Kass was healthy when she entered the hospital, but just as a precaution, the team monitored her heart rate and vital signs, such as oxygen level, every four hours. Kass received lots of healthy food and ample time to rest. Then the waiting began to find out how the baby would respond.
The medical team initially expected Kass to be hospitalized until delivery, whenever delivery might occur. But with treatment, the baby began making more amniotic fluid, which after about 20 weeks comes from the baby’s urine. The volume of amniotic fluid is a marker of how much blood flow the baby is receiving through the placenta and umbilical cord. The doctors were surprised and encouraged: the baby was rebounding.
About 10 days into her hospital stay, things were going so well that the team planned to discharge Kass. Then the baby’s heart rate unexpectedly slowed. The plan to leave was scrapped.
But her unborn son’s health improved four days later. Kass was released from the hospital with the promise of lots of follow-up doctors’ appointments – and hope for the future.
The baby grew rapidly and has reached a normal size. Kass is 37 weeks pregnant now and plans to get the COVID-19 vaccine. She knows that she and her child were lucky, and that not all pregnant moms and their babies will have such a positive outcome during or after a bout with COVID-19.
Kass hopes to inspire other pregnant moms who may be on the fence about getting the vaccine to talk with their doctors and prevent a situation like the one she endured. Two of Kass’ close friends who are also pregnant ended up getting the vaccine after seeing what Kass and her baby went through.

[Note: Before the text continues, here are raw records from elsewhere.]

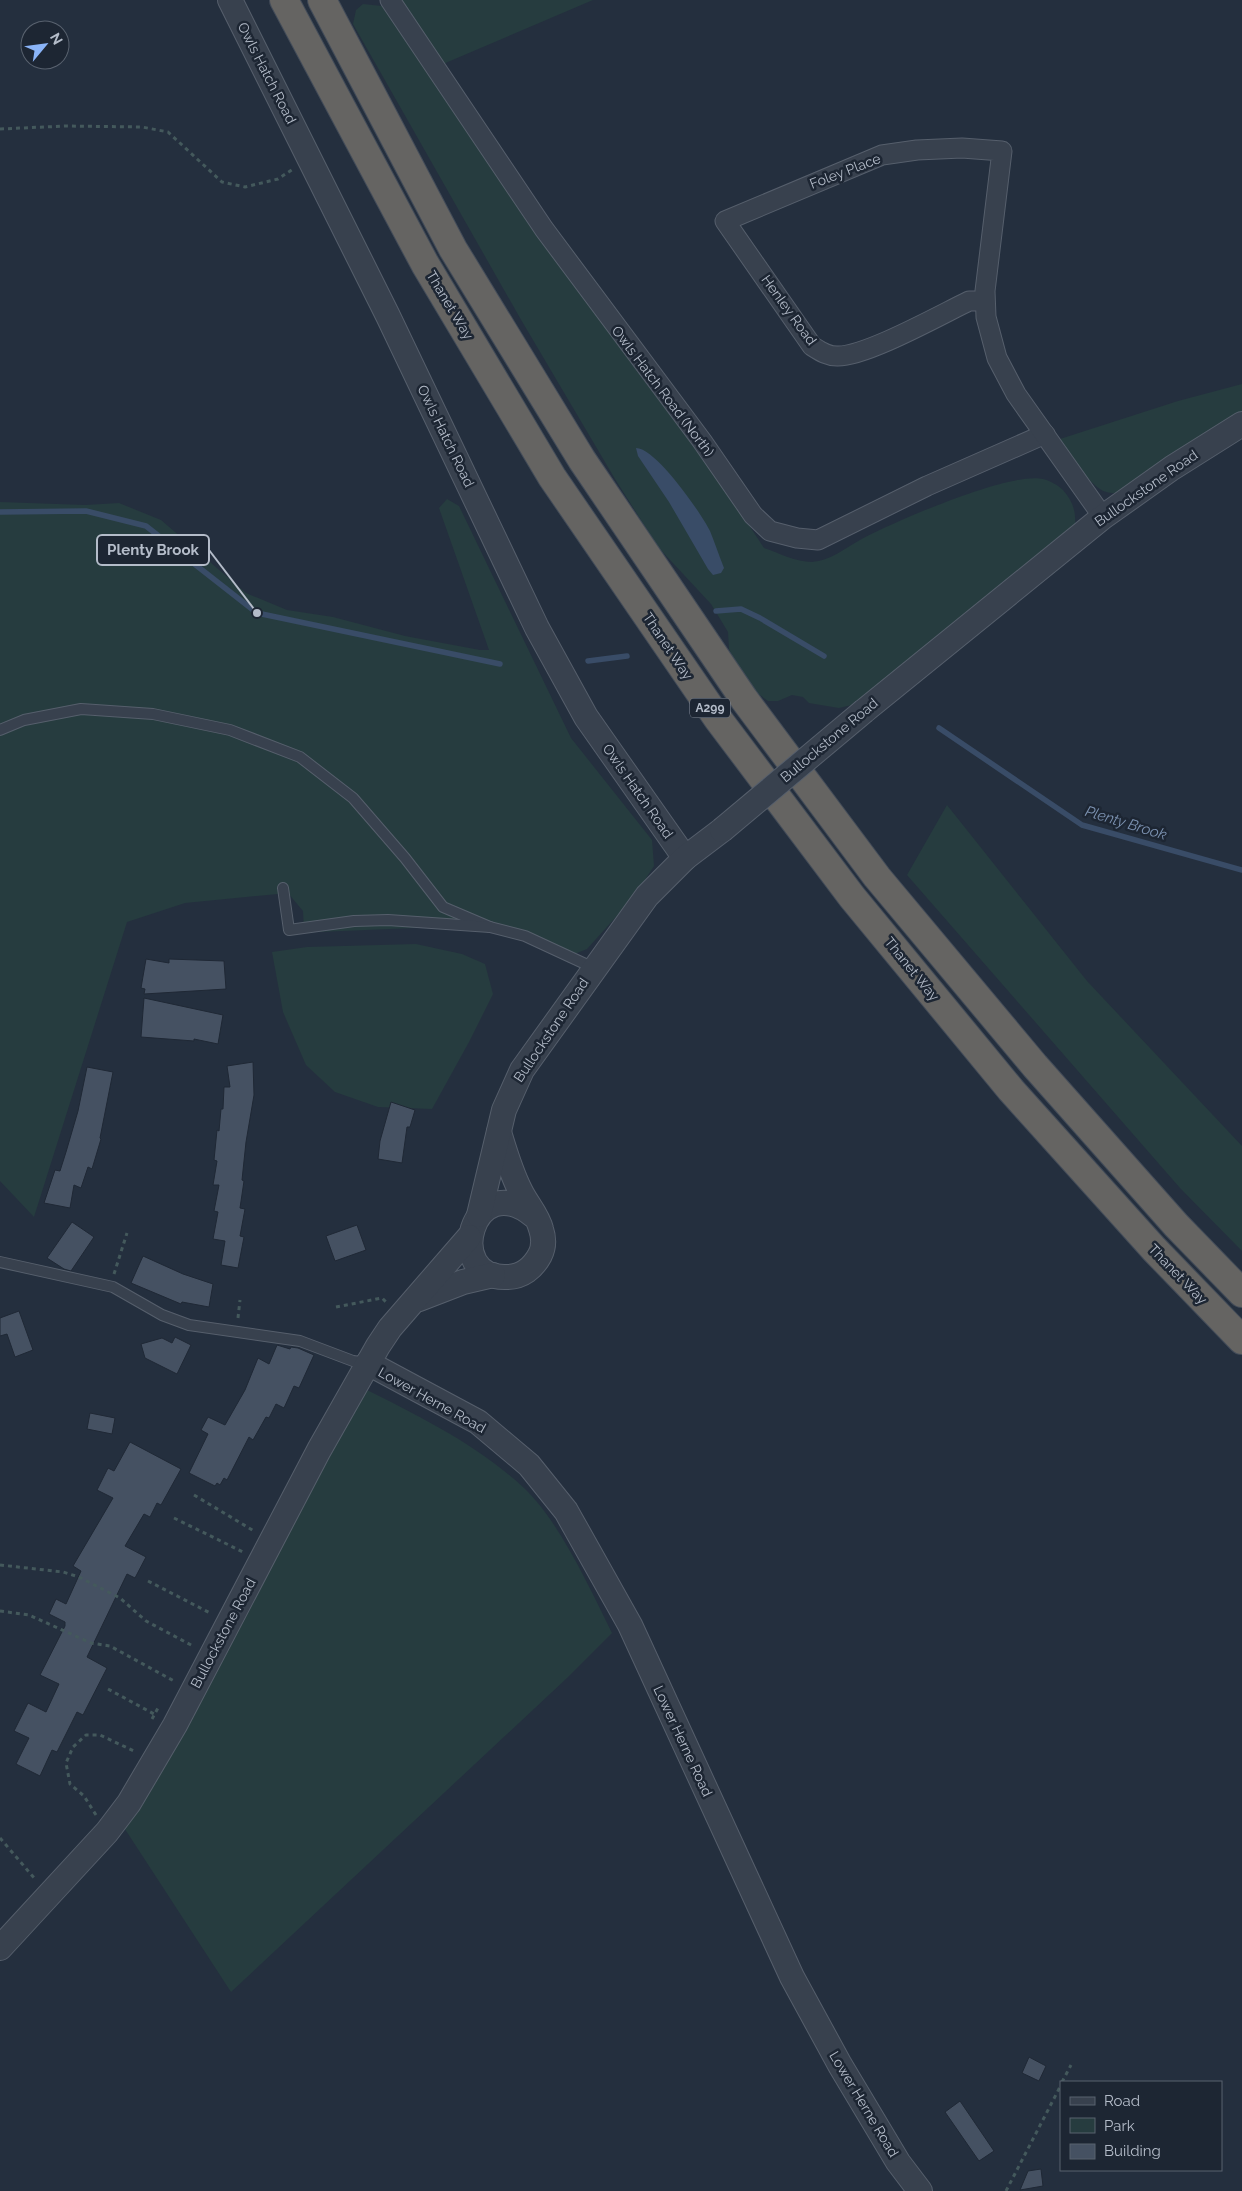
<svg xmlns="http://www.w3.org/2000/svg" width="1242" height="2191" font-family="Raleway,sans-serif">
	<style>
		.green { fill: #263c3f }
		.water { fill: #394c67 }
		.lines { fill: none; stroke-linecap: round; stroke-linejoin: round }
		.stream { stroke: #394c67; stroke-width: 5.5 }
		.building { fill: #455162; stroke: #1f2835 }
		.service-casing { stroke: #565f6c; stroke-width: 12 }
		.minor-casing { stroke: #565f6c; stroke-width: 21 }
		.tertiary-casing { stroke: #565f6c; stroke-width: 26 }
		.trunk-casing { stroke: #434c59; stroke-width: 30 }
		.path { stroke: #44595c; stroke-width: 3; stroke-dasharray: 4 4; stroke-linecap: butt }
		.service { stroke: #38414e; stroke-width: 10 }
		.minor { stroke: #38414e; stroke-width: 19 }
		.tertiary { stroke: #38414e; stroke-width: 24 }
		.trunk { stroke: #656462; stroke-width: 28 }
		.tertiary-bridge-casing { stroke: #565f6c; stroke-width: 26; stroke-linecap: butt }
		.tertiary-bridge { stroke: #38414e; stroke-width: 24 }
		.labels { text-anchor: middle; stroke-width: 5; stroke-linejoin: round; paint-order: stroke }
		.shield { fill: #1d2633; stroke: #878f9c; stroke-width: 1 }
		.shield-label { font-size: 12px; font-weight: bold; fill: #b4bcc9 }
		.street-label { font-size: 14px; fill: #b4bcc9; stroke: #1d2633 }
		.water-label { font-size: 15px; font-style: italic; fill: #7c92b1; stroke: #1d2633 }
		.leader { fill: none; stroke: #b4bcc9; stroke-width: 2 }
		.callout-dot { fill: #b4bcc9; stroke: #1d2633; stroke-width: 2 }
		.callout { fill: #1d2633; stroke: #b4bcc9; stroke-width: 2 }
		.callout-label { font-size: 15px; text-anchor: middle; font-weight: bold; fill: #b4bcc9 }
	</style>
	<rect width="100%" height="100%" fill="#242f3e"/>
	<!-- green -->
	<g class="green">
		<polygon points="398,0 593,0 429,70"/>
		<path d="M363 4 382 6 393 19 501 181 639 374 712 469 764 548C779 553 796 562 812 562 830 561 845 548 860 540 893 522 1010 471 1043 479 1050 481 1058 485 1063 490 1074 503 1076 512 1075 528L860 703 839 708 809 703 803 697 792 695 778 701H768L757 693 735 663 729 649 728 632 711 604 658 547 615 479 520 318 353 24 356 10Z"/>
		<path d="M1242 384V422L1123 493C1116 493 1107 494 1100 489 1085 479 1070 454 1060 439L1178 401Z"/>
		<polygon points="447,499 459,506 571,738 652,840 654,866 633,898 587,949 572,955 503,928 438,927 318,932 304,929 303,911 288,893 185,903 127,922 34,1217 0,1181 0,502 85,505 119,503 161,520 246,593 287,610 333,617 405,636 480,650 489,650 439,508"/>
		<polygon points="947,805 1087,981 1242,1146 1242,1251 1180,1188 907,875"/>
		<polygon points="416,944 462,954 485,964 493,994 469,1042 432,1109 378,1107 335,1092 306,1065 283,1012 272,952 307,947"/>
		<path d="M363 1388C419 1416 478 1445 524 1488 560 1522 590 1589 612 1633L567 1678 231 1992 121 1823Z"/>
	</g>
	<!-- water -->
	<path class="water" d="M636 448C656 448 701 513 710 531 715 543 719 556 724 568L721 573 713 575 708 569 669 502 638 456Z"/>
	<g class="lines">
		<!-- stream -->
		<g class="stream">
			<polyline points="0,512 86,511 146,526 257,613 500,664"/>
			<polyline points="716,611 741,609 760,618 824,656"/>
			<polyline points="588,661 627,656"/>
			<polyline points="939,728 1082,825 1242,870"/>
		</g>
	</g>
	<!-- building -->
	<g class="building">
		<polygon points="146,959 169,963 169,959 224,961 226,989 144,994 145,989 141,988"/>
		<polygon points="144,998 223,1015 218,1044 194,1039 194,1041 141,1037"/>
		<polygon points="253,1062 254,1095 246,1142 242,1180 244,1181 240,1208 245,1209 240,1236 244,1237 238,1268 221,1265 225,1241 213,1239 218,1212 214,1211 219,1185 213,1185 217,1161 214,1160 217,1130 219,1131 221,1109 223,1109 224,1087 230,1087 227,1066"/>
		<polygon points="87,1067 113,1072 100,1138 101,1139 92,1169 88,1167 81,1188 74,1185 70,1208 44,1203 55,1170 60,1171 66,1152 78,1111"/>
		<polygon points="391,1102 415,1110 410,1127 407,1127 402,1163 378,1159 380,1141"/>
		<polygon points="72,1222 94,1237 71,1271 64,1269 47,1258"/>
		<polygon points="357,1225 366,1250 335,1261 326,1236"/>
		<polygon points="143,1256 183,1274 213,1284 209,1307 182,1302 181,1304 131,1283"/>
		<polygon points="19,1311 33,1350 15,1357 7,1334 0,1336 0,1318"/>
		<polygon points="175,1337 191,1345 177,1374 145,1358 141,1344 162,1338 172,1343"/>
		<polygon points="277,1345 290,1349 291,1347 298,1348 314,1355 299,1388 294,1386 284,1408 276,1404 269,1418 266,1417 253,1440 249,1437 227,1480 224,1478 220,1485 217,1483 215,1486 189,1473 208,1434 201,1430 208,1417 225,1425 245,1390 258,1358 269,1364"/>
		<polygon points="90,1413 115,1418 112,1434 87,1429"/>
		<polygon points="130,1442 181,1469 161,1505 157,1503 150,1517 144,1514 125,1546 146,1557 135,1578 127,1574 87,1657 107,1668 83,1715 77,1712 57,1752 52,1750 40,1776 16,1764 29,1738 14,1731 28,1703 46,1712 59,1684 40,1675 65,1626 65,1622 49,1614 56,1599 66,1604 81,1571 73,1566 113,1498 97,1490 108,1468 114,1471"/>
		<polygon points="1029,2057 1046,2066 1039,2081 1022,2073"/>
		<polygon points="960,2101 994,2151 979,2161 945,2112"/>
		<polygon points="1041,2169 1043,2186 1020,2190 1028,2171"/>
	</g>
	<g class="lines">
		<defs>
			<g id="service">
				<polyline points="0,730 24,720 81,709 153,714 230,730 300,757 353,798 405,858 443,907 490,927"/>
				<polyline points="283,888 289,930 354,921 388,920 490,927 525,936 594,968"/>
				<polyline points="0,1262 113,1287 162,1315 189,1325 300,1341 353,1361 368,1363"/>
			</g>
			<g id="minor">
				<polyline points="390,0 544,229 702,441 753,515 770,531 797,538 818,540 927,486 1045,434"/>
				<path d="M985 301H969C940 315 865 357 837 356 827 356 820 351 812 346L725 221 882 155 917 150 962 148 1002 151 985 291 986 317 997 358 1016 394 1103 517"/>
			</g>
			<g id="tertiary">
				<polyline points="230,0 388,316 537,628 586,717 685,858"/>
				<polyline points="864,711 1103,517 1172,468 1242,424"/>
				<path d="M499 1132C505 1152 511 1173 521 1192 527 1204 538 1216 541 1229 544 1238 544 1247 540 1255 533 1268 522 1277 507 1277 442 1280 472 1165 534 1216"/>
				<polyline points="479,1215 504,1110 522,1070 647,896 685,858 722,830"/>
				<polyline points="419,1299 463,1282 493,1275"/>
				<polyline points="368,1363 478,1422 529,1465 566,1511 630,1625 792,1977 840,2065 898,2162 920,2191"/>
				<polyline points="0,1948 107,1832 129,1803 175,1725 319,1450 378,1346 390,1328 469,1237"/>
			</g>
			<g id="trunk">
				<polyline points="284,0 425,264 552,477 718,719 852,897 1011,1090 1154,1249 1242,1340"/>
				<polyline points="322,0 453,249 582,460 744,699 877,877 1035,1066 1176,1225 1242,1293"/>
			</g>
		</defs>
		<!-- service casing -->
		<use href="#service" class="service-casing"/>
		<!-- minor casing -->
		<use href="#minor" class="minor-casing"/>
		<!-- tertiary casing -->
		<use href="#tertiary" class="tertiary-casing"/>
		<!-- trunk casing -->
		<use href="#trunk" class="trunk-casing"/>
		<!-- path -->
		<g class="path">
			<polyline points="0,129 66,126 142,127 168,132 222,182 245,187 278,179 293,169"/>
			<polyline points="114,1274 127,1233"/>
			<polyline points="336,1307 382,1298 386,1302"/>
			<polyline points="238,1318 240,1300"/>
			<polyline points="194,1495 254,1531"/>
			<polyline points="174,1518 243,1552"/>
			<polyline points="0,1565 63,1572 79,1577 120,1598 146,1621 193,1646"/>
			<polyline points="148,1581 212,1614"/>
			<polyline points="0,1611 29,1615 91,1643 110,1646 174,1681"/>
			<polyline points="108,1689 154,1714"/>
			<polyline points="152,1719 159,1706"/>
			<polyline points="96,1815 84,1796 70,1784 66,1763 73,1747 86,1735 100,1735 136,1752"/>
			<polyline points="0,1838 35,1879"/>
			<polyline points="1062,2082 1071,2065"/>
			<polyline points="1006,2191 1061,2085"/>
		</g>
		<!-- service -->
		<use href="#service" class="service"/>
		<!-- minor -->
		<use href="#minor" class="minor"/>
		<!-- tertiary -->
		<use href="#tertiary" class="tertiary"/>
		<!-- trunk -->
		<use href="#trunk" class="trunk"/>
		<defs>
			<polyline id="tertiary-bridge" points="722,830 864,711"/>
		</defs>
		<!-- tertiary-bridge casing -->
		<use href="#tertiary-bridge" class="tertiary-bridge-casing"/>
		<!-- tertiary-bridge -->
		<use href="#tertiary-bridge" class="tertiary-bridge"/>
	</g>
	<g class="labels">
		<!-- shield labels -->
		<rect class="shield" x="690" y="698.5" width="40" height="19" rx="4"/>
		<g class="shield-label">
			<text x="710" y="712">A299</text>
		</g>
		<!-- street labels -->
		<g class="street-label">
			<text transform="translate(267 73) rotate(63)" y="5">Owls Hatch Road</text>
			<text transform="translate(845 171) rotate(-21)" y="5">Foley Place</text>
			<text transform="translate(450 305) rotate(59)" y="5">Thanet Way</text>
			<text transform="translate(789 310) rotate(54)" y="5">Henley Road</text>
			<text transform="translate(663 391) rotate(53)" y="5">Owls Hatch Road (North)</text>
			<text transform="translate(446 436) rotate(64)" y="5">Owls Hatch Road</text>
			<text transform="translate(1146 488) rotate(-35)" y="5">Bullockstone Road</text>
			<text transform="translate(668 646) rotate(56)" y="5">Thanet Way</text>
			<text transform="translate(829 740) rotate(-40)" y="5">Bullockstone Road</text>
			<text transform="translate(638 791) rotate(55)" y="5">Owls Hatch Road</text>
			<text transform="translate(912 969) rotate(51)" y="5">Thanet Way</text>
			<text transform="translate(551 1030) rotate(-56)" y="5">Bullockstone Road</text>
			<text transform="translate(1178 1274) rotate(46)" y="5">Thanet Way</text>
			<text transform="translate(432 1400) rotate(29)" y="5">Lower Herne Road</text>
			<text transform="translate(223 1633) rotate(-62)" y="5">Bullockstone Road</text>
			<text transform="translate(683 1741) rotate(65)" y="5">Lower Herne Road</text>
			<text transform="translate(864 2104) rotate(59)" y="5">Lower Herne Road</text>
		</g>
		<!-- water labels -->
		<g class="water-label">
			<text transform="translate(1126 823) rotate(17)" y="5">Plenty Brook</text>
		</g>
	</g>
	<!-- callouts -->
	<path class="leader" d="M257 613L209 550"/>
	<circle class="callout-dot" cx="257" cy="613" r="5"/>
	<rect class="callout" x="97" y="535" width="112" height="30" rx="5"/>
	<g class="callout-label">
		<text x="153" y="555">Plenty Brook</text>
	</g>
	<!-- legend -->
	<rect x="1060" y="2081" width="162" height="90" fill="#1d2633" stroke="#59626f"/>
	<rect x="1070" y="2097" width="25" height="8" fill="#38414e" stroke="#59626f"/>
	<text x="1104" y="2106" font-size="15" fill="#b4bcc9">Road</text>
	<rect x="1070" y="2118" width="25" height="15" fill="#263c3f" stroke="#59626f"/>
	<text x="1104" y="2131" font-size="15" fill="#b4bcc9">Park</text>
	<rect x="1070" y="2144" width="25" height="15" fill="#455162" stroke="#59626f"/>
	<text x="1104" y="2156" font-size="15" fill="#b4bcc9">Building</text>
	<!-- north arrow -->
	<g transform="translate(45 45) rotate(61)"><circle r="24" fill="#1d2633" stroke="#59626f"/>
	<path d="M0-4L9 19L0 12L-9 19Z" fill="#8ab4f8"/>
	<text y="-8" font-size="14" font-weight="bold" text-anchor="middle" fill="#b4bcc9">N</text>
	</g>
</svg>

The top organizations for maternal health care, including the American College of Obstetricians and Gynecologists and the Society for Maternal-Fetal Medicine, recommend the COVID-19 vaccine as effective and safe for expectant mothers.
“Not getting vaccinated could be devastating for Mom, but also could be devastating for baby,” Sutton said. Getting the vaccine is a single step to protect two lives.
Since their frightening time in the hospital, Brittany and Rob have settled on a name for their son. While they haven’t revealed it to anyone yet, they will say they chose a name that means “powerful” and “strong.”